** Requirement 1 **
List each choice name in the weighted hash shown in the weighted random choice thread below, together with the probability given for it.

** Supplied text **
Weighted random choice using a string

42 Views Asked by At

I have a weighted hash -

  CHOICES : PROBABILITY

  choice_a: 0.2
  choice_b: 0.7
  choice_c: 0.1

Given a string of arbitrary length, say foobar, how do I map it to one of these choices with their respective probabilities, and make the selection reproducible?

Say, if string foobar maps to choice_a the first time around, it should do so consistently for all subsequent calls.

The string can be assumed to be alphanumeric if that helps.

A naive approach

One can sum up the numerical value of each character (A = 1, B= 2 ...) and then take a mod with the number of choices.

foobar => (6 + 15 + 15 + 2 + 1 + 18) = 57

57 % 3 = 0 (choice_a)

The problem with this is, the probabilities are divided equally between the choices.

1

There are 1 best solutions below

1
On BEST ANSWER

If you have a hash function that maps strings uniformly into the set $\{0,1,\dots,N-1\}$, you can then map this to your distribution by taking $0\leq n\leq N-1$ to:

  • Choice A if $0\leq n/N < 0.2$
  • Choice B if $0.2\leq n/N < 0.2+0.7$
  • Choice C if $0.2+0.7\leq n/N < 1$

This will be an exact mapping if $N$ is a multiple of $10$, and the error will be small for large $N$: the total variation distance is at most $2/N$. This is a special case of inverse transform sampling, i.e. inverting a cumulative distribution function.

The uniform distribution is always an assumption. An omniscient adversary can always choose inputs to give your hash table worst-case behaviour. In practice, a good choice of string hash function is "SipHash". See here for more discussion of various hash functions: https://softwareengineering.stackexchange.com/questions/49550/which-hashing-algorithm-is-best-for-uniqueness-and-speed/316350#316350.

** Records shown **
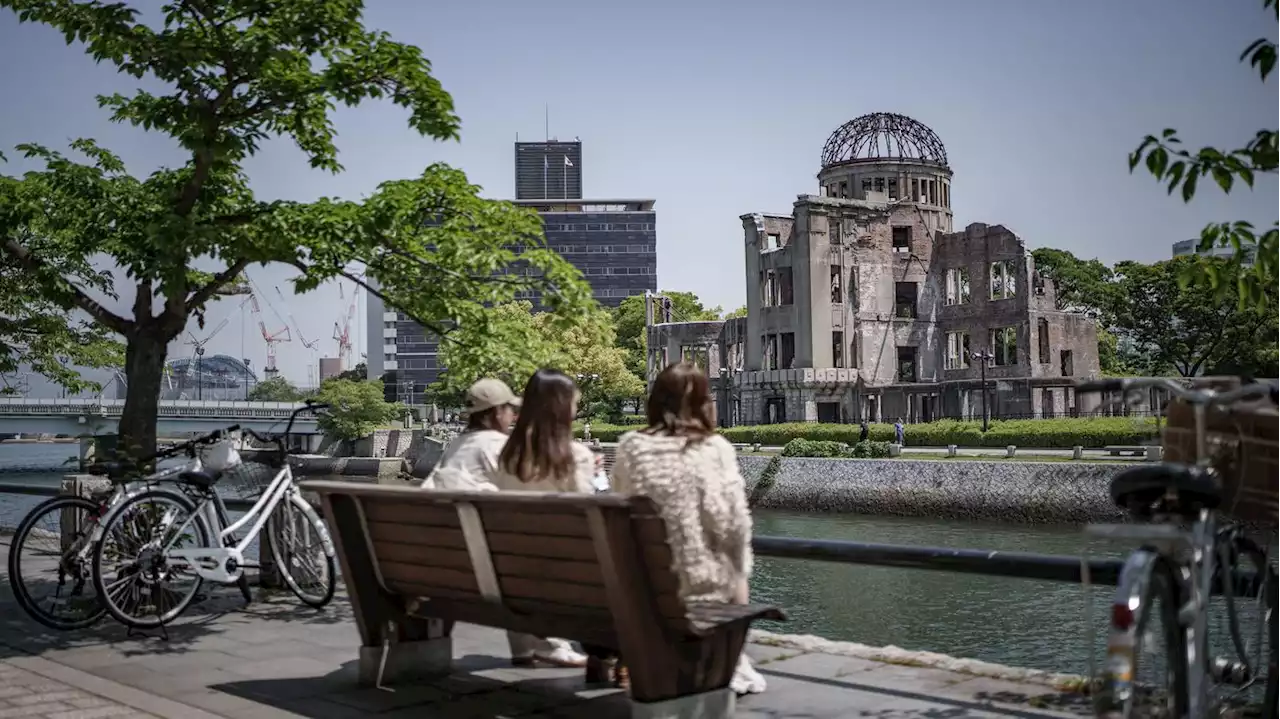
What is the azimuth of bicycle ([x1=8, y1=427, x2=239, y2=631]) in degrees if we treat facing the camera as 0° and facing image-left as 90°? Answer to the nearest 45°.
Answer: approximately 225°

---

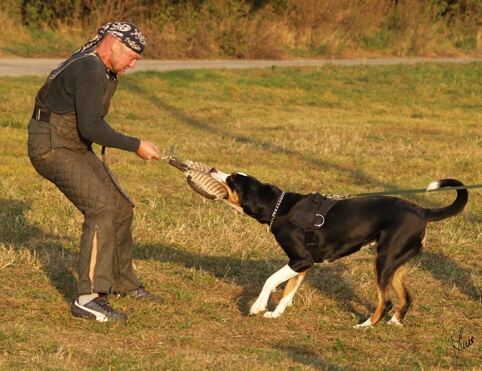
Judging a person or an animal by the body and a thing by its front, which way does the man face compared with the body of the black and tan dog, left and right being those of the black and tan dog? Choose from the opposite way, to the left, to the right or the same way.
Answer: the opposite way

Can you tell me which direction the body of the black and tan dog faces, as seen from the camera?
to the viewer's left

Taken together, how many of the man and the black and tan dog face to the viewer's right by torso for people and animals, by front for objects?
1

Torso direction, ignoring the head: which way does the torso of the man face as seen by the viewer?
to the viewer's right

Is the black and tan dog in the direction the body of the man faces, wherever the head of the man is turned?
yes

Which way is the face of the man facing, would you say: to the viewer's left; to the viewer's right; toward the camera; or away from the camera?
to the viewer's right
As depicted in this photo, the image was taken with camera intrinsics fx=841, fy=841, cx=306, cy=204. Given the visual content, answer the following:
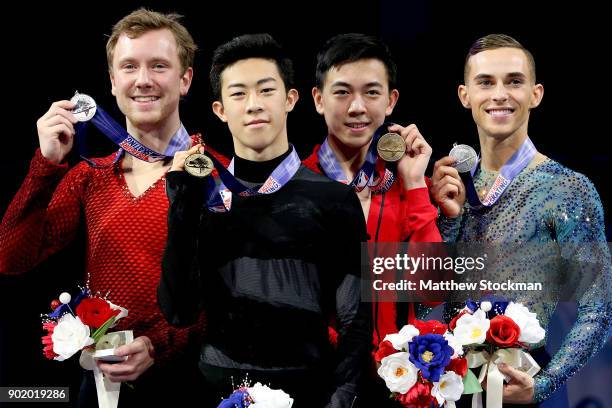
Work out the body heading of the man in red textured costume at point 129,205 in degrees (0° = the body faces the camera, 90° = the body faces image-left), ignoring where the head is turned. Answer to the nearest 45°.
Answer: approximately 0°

** Requirement 2 **
Please reproduce everything in the records above from the line containing "Can you tell" down to the line containing "Answer: approximately 0°", both of those lines included, and leave the pictures out.

** Exercise response 1 **
choice_a: 0.2
choice_b: 0.7
choice_c: 0.1

** Exercise response 2 **
Can you tell me which direction the body of the black and tan dog faces, as seen from the camera?
to the viewer's left

Taken together, how many of the man and the black and tan dog face to the viewer's right by torso for people and animals, by front for objects?
1

Torso direction, ignoring the head: which way does the torso of the man face as seen by the viewer?
to the viewer's right

Is the black and tan dog in the direction the body of the man faces, wherever the head of the man is turned?
yes

Which way is the face of the man facing, would you say: to the viewer's left; to the viewer's right; toward the camera; or away from the camera?
to the viewer's right
As depicted in this photo, the image was taken with camera intrinsics fx=841, fy=841, cx=306, cy=204. Given the visual content, answer the following:
Work out the body heading of the man in red textured costume at point 129,205 in degrees (0° = the body faces the camera, 90° = the body faces image-left), ignoring where the head is turned. Answer to the nearest 45°.
Answer: approximately 0°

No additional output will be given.